### [DATA EXTRACTS]
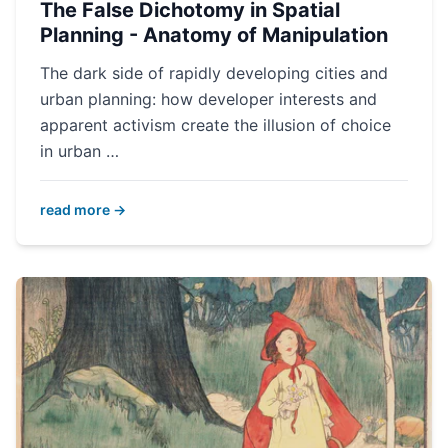
The False Dichotomy in Spatial
Planning - Anatomy of Manipulation
The dark side of rapidly developing cities and
urban planning: how developer interests and
apparent activism create the illusion of choice
in urban …
read more →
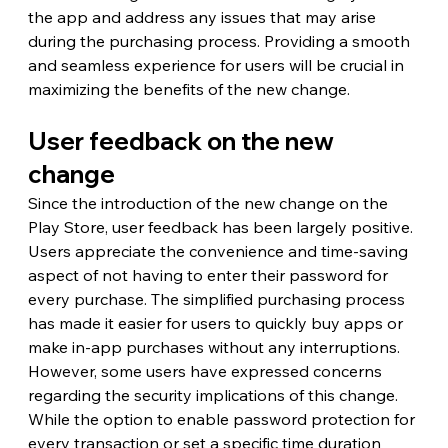
the app and address any issues that may arise 
during the purchasing process. Providing a smooth 
and seamless experience for users will be crucial in 
maximizing the benefits of the new change.
User feedback on the new 
change
Since the introduction of the new change on the 
Play Store, user feedback has been largely positive. 
Users appreciate the convenience and time-saving 
aspect of not having to enter their password for 
every purchase. The simplified purchasing process 
has made it easier for users to quickly buy apps or 
make in-app purchases without any interruptions.
However, some users have expressed concerns 
regarding the security implications of this change. 
While the option to enable password protection for 
every transaction or set a specific time duration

### [TASK DETAILS]
Copy the line containing "has made it" exactly. Then copy every line after it through the end of the listing, and nothing more.

### [FINISHED TASK]
has made it easier for users to quickly buy apps or 
make in-app purchases without any interruptions.
However, some users have expressed concerns 
regarding the security implications of this change. 
While the option to enable password protection for 
every transaction or set a specific time duration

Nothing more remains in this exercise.